**TRY IT:** The entries are to be repeated exactly, with all pictures omitted.

Web document revisions:
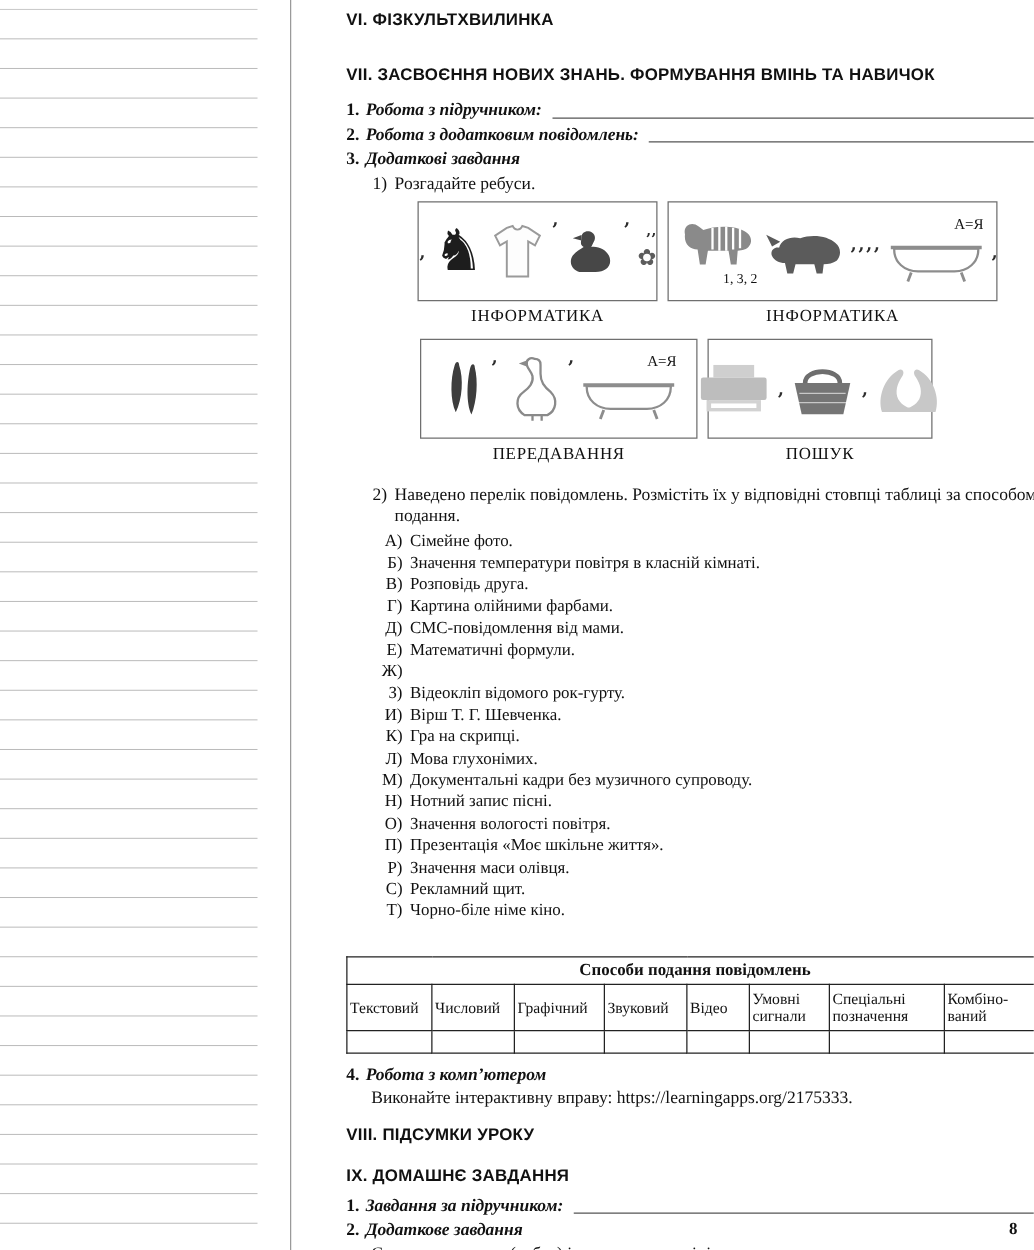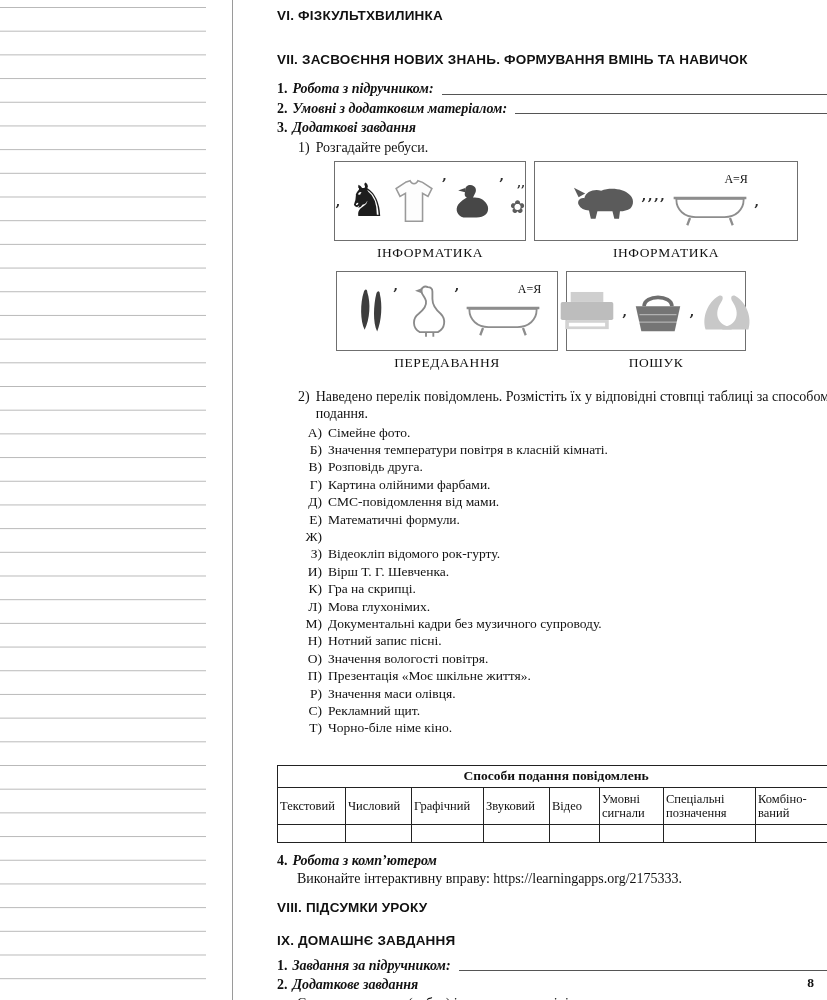--- a/index.html
+++ b/index.html
@@ -78,21 +78,21 @@
   <div class="hd hd-vi">VI. ФІЗКУЛЬТХВИЛИНКА</div>
   <div class="hd hd-vii">VII. ЗАСВОЄННЯ НОВИХ ЗНАНЬ. ФОРМУВАННЯ ВМІНЬ ТА НАВИЧОК</div>
 
   <div class="num-item">
     <span class="num">1.</span>
     <span class="lbl">Робота з підручником:</span>
     <span class="blank"></span>
   </div>
   <div class="num-item">
     <span class="num">2.</span>
-    <span class="lbl">Умовні з додатковим матеріалом:</span>
+    <span class="lbl">Робота з додатковим повідомлень:</span>
     <span class="blank"></span>
   </div>
   <div class="num-item">
     <span class="num">3.</span>
     <span class="lbl">Додаткові завдання</span>
   </div>
 
   <div class="sub">
     <span class="snum">1)</span>
     <span>Розгадайте ребуси.</span>
@@ -115,20 +115,33 @@
         <span class="stack">
           <span class="cm" style="font-size:12px">’’</span>
           <span class="glyph-flower">✿</span>
         </span>
       </div>
       <figcaption class="rcap">ІНФОРМАТИКА</figcaption>
     </figure>
 
     <figure class="rebus" style="width:264px">
       <div class="rbox">
+        <span class="stack">
+          <svg class="icon" width="72" height="44" viewBox="0 0 76 48">
+            <path d="M14 16 C12 8 20 4 26 9 L30 12 C40 8 58 8 66 13 C72 16 73 22 70 26 C68 29 64 30 60 30 L59 42 H54 L52 30 H34 L32 42 H27 L25 29 C18 29 13 24 14 16 Z" fill="#8a8a8a"></path>
+            <g stroke="#fff" stroke-width="2">
+                <path d="M38 10 V29"></path>
+                <path d="M44 9 V30"></path>
+                <path d="M50 9 V30"></path>
+                <path d="M56 10 V29"></path>
+                <path d="M62 11 V28"></path>
+              </g>
+          </svg>
+          <span class="tiny-note">1, 3, 2</span>
+        </span>
         <svg class="icon" width="62" height="38" viewBox="0 0 66 40">
           <path d="M6 24 C4 20 8 16 12 17 C14 10 22 7 30 9 C40 5 54 7 60 13 C65 17 65 24 61 28 C58 30 54 31 50 31 L49 39 H44 L42 31 H26 L24 39 H19 L17 30 C12 30 8 28 6 24 Z" fill="#5b5b5b"></path>
           <path d="M6 16 L1 6 L13 12 Z" fill="#5b5b5b"></path>
         </svg>
         <span class="cm mid">’’’’</span>
         <span class="stack">
           <span class="aya">А=Я</span>
           <svg class="icon" width="76" height="40" viewBox="0 0 80 44">
             <path d="M3 12 H77 V13 C77 24 68 32 56 32 H24 C12 32 3 24 3 13 Z" fill="#fff" stroke="#8d8d8d" stroke-width="2"></path>
             <line x1="0" y1="11" x2="80" y2="11" stroke="#8d8d8d" stroke-width="3"></line>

**SOLUTION FOR THIS PROBLEM:**
--- a/index.html
+++ b/index.html
@@ -78,21 +78,21 @@
   <div class="hd hd-vi">VI. ФІЗКУЛЬТХВИЛИНКА</div>
   <div class="hd hd-vii">VII. ЗАСВОЄННЯ НОВИХ ЗНАНЬ. ФОРМУВАННЯ ВМІНЬ ТА НАВИЧОК</div>
 
   <div class="num-item">
     <span class="num">1.</span>
     <span class="lbl">Робота з підручником:</span>
     <span class="blank"></span>
   </div>
   <div class="num-item">
     <span class="num">2.</span>
-    <span class="lbl">Умовні з додатковим матеріалом:</span>
+    <span class="lbl">Робота з додатковим повідомлень:</span>
     <span class="blank"></span>
   </div>
   <div class="num-item">
     <span class="num">3.</span>
     <span class="lbl">Додаткові завдання</span>
   </div>
 
   <div class="sub">
     <span class="snum">1)</span>
     <span>Розгадайте ребуси.</span>
@@ -115,20 +115,33 @@
         <span class="stack">
           <span class="cm" style="font-size:12px">’’</span>
           <span class="glyph-flower">✿</span>
         </span>
       </div>
       <figcaption class="rcap">ІНФОРМАТИКА</figcaption>
     </figure>
 
     <figure class="rebus" style="width:264px">
       <div class="rbox">
+        <span class="stack">
+          <svg class="icon" width="72" height="44" viewBox="0 0 76 48">
+            <path d="M14 16 C12 8 20 4 26 9 L30 12 C40 8 58 8 66 13 C72 16 73 22 70 26 C68 29 64 30 60 30 L59 42 H54 L52 30 H34 L32 42 H27 L25 29 C18 29 13 24 14 16 Z" fill="#8a8a8a"></path>
+            <g stroke="#fff" stroke-width="2">
+                <path d="M38 10 V29"></path>
+                <path d="M44 9 V30"></path>
+                <path d="M50 9 V30"></path>
+                <path d="M56 10 V29"></path>
+                <path d="M62 11 V28"></path>
+              </g>
+          </svg>
+          <span class="tiny-note">1, 3, 2</span>
+        </span>
         <svg class="icon" width="62" height="38" viewBox="0 0 66 40">
           <path d="M6 24 C4 20 8 16 12 17 C14 10 22 7 30 9 C40 5 54 7 60 13 C65 17 65 24 61 28 C58 30 54 31 50 31 L49 39 H44 L42 31 H26 L24 39 H19 L17 30 C12 30 8 28 6 24 Z" fill="#5b5b5b"></path>
           <path d="M6 16 L1 6 L13 12 Z" fill="#5b5b5b"></path>
         </svg>
         <span class="cm mid">’’’’</span>
         <span class="stack">
           <span class="aya">А=Я</span>
           <svg class="icon" width="76" height="40" viewBox="0 0 80 44">
             <path d="M3 12 H77 V13 C77 24 68 32 56 32 H24 C12 32 3 24 3 13 Z" fill="#fff" stroke="#8d8d8d" stroke-width="2"></path>
             <line x1="0" y1="11" x2="80" y2="11" stroke="#8d8d8d" stroke-width="3"></line>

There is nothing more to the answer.